How to clean location data in power bi


I've currently got two tables. I have one table with a list of locations as such:

Zagreb (Croatia)

Seattle, WA, USA

New York City, NY

Kazakhstan, Almaty

I also have a master list of 200k cities that looks as such:

Zagreb | Croatia

Seattle | USA

New York City | USA

Almaty | Kazakhstan

The output I want is to add a new column to the first table as below:

Zagreb (Croatia) | Croatia

Seattle, WA, USA | USA

New York City, NY | USA

Kazakhstan, Almaty | Kazakhstan

This updated from a live source that I can't control the data quality from so any solution must be dynamic.

Any ideas appreciated!


Solution

  • One possible approach would be to add a custom column to the first table that searches the string for any cities that appear in the second table City column.

     = Table.AddColumn(#"Changed Type", "City",
           (L) => List.Select(Cities[City], each Text.Contains(L[Location], _)))
    

    This gives a list of matching cities.
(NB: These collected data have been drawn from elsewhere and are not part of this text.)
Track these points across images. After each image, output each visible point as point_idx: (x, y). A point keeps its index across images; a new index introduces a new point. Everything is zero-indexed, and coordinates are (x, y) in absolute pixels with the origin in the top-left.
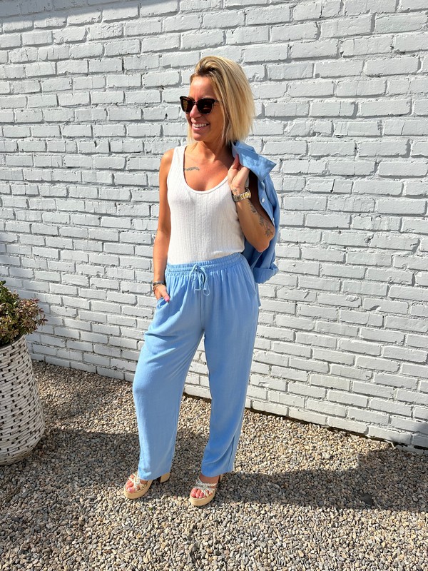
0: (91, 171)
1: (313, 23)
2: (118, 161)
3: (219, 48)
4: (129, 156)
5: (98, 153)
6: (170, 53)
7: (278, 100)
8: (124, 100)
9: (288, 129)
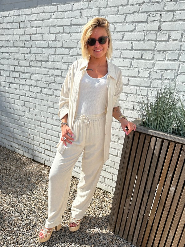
0: (8, 66)
1: (79, 11)
2: (16, 62)
3: (49, 20)
4: (20, 60)
5: (10, 59)
6: (34, 22)
7: (68, 41)
8: (19, 39)
9: (70, 52)
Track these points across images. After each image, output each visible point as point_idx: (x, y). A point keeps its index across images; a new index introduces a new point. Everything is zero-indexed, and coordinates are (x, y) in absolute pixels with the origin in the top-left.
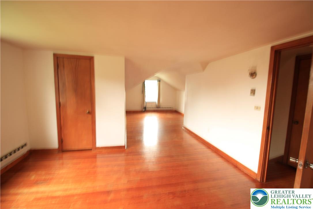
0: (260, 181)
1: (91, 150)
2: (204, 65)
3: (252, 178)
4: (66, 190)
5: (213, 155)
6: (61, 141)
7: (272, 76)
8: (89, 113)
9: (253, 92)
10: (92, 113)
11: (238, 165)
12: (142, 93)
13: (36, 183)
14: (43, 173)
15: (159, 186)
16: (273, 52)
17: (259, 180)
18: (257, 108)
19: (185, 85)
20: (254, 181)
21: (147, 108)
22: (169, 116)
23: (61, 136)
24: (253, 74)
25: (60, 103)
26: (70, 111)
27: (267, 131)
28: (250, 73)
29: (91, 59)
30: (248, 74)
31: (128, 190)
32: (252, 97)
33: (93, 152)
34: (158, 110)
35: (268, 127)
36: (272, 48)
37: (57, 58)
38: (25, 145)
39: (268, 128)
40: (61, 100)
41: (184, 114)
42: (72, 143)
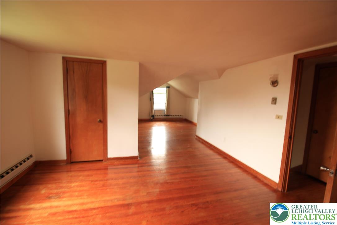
0: (281, 191)
1: (102, 160)
2: (221, 72)
3: (273, 188)
4: (83, 204)
5: (230, 165)
6: (70, 151)
7: (294, 85)
8: (100, 121)
9: (274, 101)
10: (103, 122)
11: (257, 175)
12: (151, 100)
13: (48, 197)
14: (54, 186)
15: (180, 198)
16: (297, 61)
17: (280, 189)
18: (279, 117)
19: (198, 92)
20: (275, 191)
21: (156, 116)
22: (179, 125)
23: (70, 147)
24: (274, 83)
25: (69, 110)
26: (80, 119)
27: (289, 139)
28: (271, 81)
29: (103, 64)
30: (270, 82)
31: (149, 202)
32: (274, 106)
33: (104, 163)
34: (166, 118)
35: (290, 135)
36: (295, 56)
37: (67, 61)
38: (31, 156)
39: (290, 138)
40: (70, 108)
41: (196, 124)
42: (82, 154)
Expand that list to get the following:

    Cities

    You can then merge with the Cities table (matching on the City columns from each table) to pull over the Country column.


    Here's the full text of my query from the advanced editor:

    let
        Source = Table.FromRows(Json.Document(Binary.Decompress(Binary.FromText("i45WikpML0pNUtBwLspPLMlM1FSK1YlWCk5NLCnJSdVRCHfUUQgNdgQL+qWWK0TmF2UrOGeWVOoo+EWCRb0TqxKzM4pLEvN0FBxzchNLKpViYwE=", BinaryEncoding.Base64), Compression.Deflate)), let _t = ((type text) meta [Serialized.Text = true]) in type table [Location = _t]),
        #"Changed Type" = Table.TransformColumnTypes(Source,{{"Location", type text}}),
        #"Added Custom" = Table.AddColumn(#"Changed Type", "City", (L) => List.Select(Cities[City], each Text.Contains(L[Location], _))),
        #"Expanded City" = Table.ExpandListColumn(#"Added Custom", "City"),
        #"Merged Queries" = Table.NestedJoin(#"Expanded City",{"City"},Cities,{"City"},"Cities",JoinKind.LeftOuter),
        #"Expanded Cities" = Table.ExpandTableColumn(#"Merged Queries", "Cities", {"Country"}, {"Country"})
    in
        #"Expanded Cities"